10 Meaningful Ways to Start Your Kids’ School Day August 24, 2016

We’ve probably all read the beautiful, powerful, tear-jerking letter that Glennon Melton (of Momastery fame) wrote to her son Chase for the first day of school. The letter is several years old, but it always re-circulates in the newsfeed this time of year.

I love that letter. I shared it far and wide. I used it in a sermon. I read it and cried into my latte with the best of them.

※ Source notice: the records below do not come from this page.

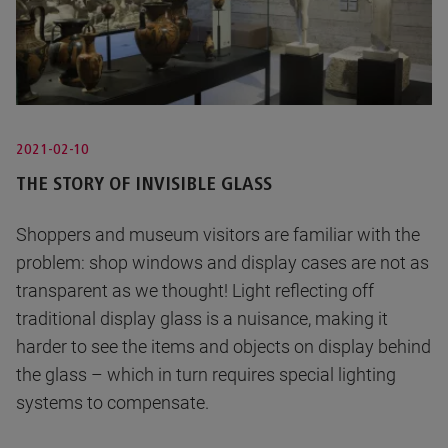
2021-02-10
THE STORY OF INVISIBLE GLASS
Shoppers and museum visitors are familiar with the
problem: shop windows and display cases are not as
transparent as we thought! Light reflecting off
traditional display glass is a nuisance, making it
harder to see the items and objects on display behind
the glass – which in turn requires special lighting
systems to compensate.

But also, that letter is long.  It is a special occasion letter, not something you are going to sit down and tearfully discuss with your kids on a daily basis. I know one mom who read that letter to her boys and said they were listening, but they just kept cracking up every time she called them “baby.” They are just not a baby family. I also have friends who say they try reading that letter to their kids and get so choked up that their kids wind up laughing at them instead of hearing what it has to say.

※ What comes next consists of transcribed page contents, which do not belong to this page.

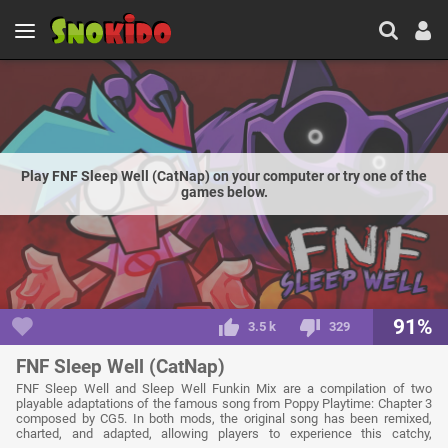
Play FNF Sleep Well (CatNap) on your computer or try one of the
games below.
91%
3.5 k
329
FNF Sleep Well (CatNap)
FNF Sleep Well and Sleep Well Funkin Mix are a compilation of two
playable adaptations of the famous song from Poppy Playtime: Chapter 3
composed by CG5. In both mods, the original song has been remixed,
charted, and adapted, allowing players to experience this catchy,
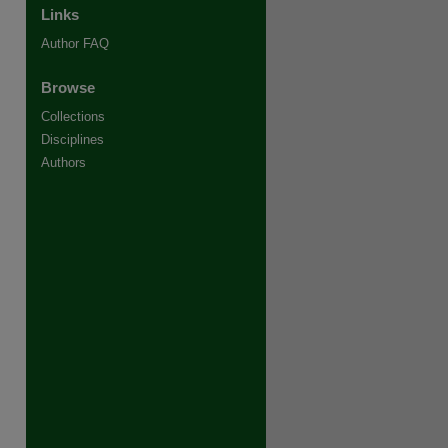
Links
Author FAQ
Browse
Collections
Disciplines
Authors
re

Let our kids laugh at us, I say. We are the one-woman, one-man entertainment-for-life known as mom and dad.

There is a time and a place for the emphatic “baby,” and the deeply emotional, heartfelt discussion about who we want to be in this world. But daily? If your house is like mine in the mornings…well, we are all just trying to find socks, pack vegetarian lunches, get ALL THE RIGHT PAPERS in ALL THE CORRECT FOLDERS, and mostly just make sure that nobody still has ketchup in their hair from dinner last night. (Note: they do). But that doesn’t mean we can’t get in a good word before everyone rushes out the door.

Here are 10 simple things you can say to your busy family as everyone leaves for the day, or as they bail out in the car line. The short-but-sweet ones, delivered on a daily basis, can add up to a lifetime of purpose, belonging and connectedness. No pressure–one per day will suffice!

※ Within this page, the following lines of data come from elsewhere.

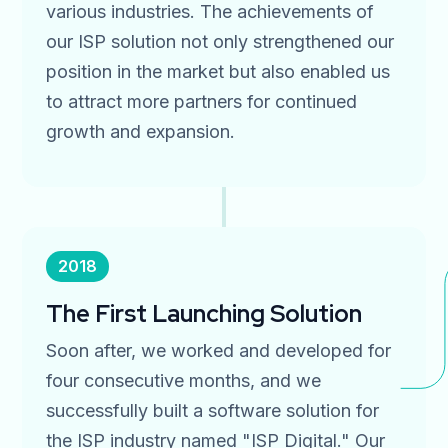
various industries. The achievements of
our ISP solution not only strengthened our
position in the market but also enabled us
to attract more partners for continued
growth and expansion.
2018
The First Launching Solution
Soon after, we worked and developed for
four consecutive months, and we
successfully built a software solution for
the ISP industry named "ISP Digital." Our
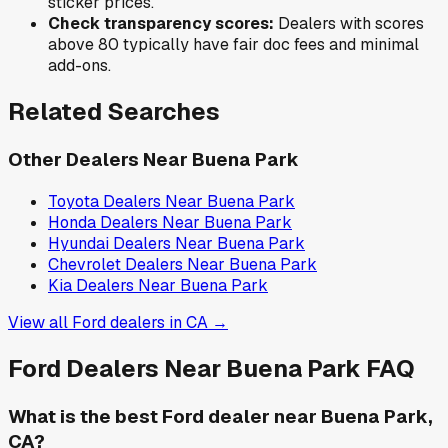
sticker prices.
Check transparency scores:
Dealers with scores
above 80 typically have fair doc fees and minimal
add-ons.
Related Searches
Other Dealers Near
Buena Park
Toyota
Dealers Near
Buena Park
Honda
Dealers Near
Buena Park
Hyundai
Dealers Near
Buena Park
Chevrolet
Dealers Near
Buena Park
Kia
Dealers Near
Buena Park
View all
Ford
dealers in
CA
→
Ford
Dealers Near
Buena Park
FAQ
What is the best Ford dealer near Buena Park,
CA?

  1. Be a good helper today. This is something I started saying in my son’s 2nd year of preschool. This child has loved to clean, cook, and put away groceries since he was about 18 months old. But suddenly, around the time he turned 5, he stopped helping with clean-up at school. His teachers said this is the age when kids start to get really social, so he was too busy talking to friends (Lord, that boy is a talker) and playing… so when they said “Clean up time,” he just kept rolling. We talked at home about how being in a family OR in a class means that we all help each other and we all have jobs to do. So every day when he hopped out of the car, I started saying “Please be a good clean-up helper today.”

Now that my kids are in Kindergarten and 2nd grade, I have morphed that to a simpler “be a good helper today,” which has broader implications. It might mean helping the teacher with a special job, helping a friend who has something to carry, or helping a new kid find the gym. Kids are pretty sharp, so we don’t have to over-explain what “helper” can mean in any given moment.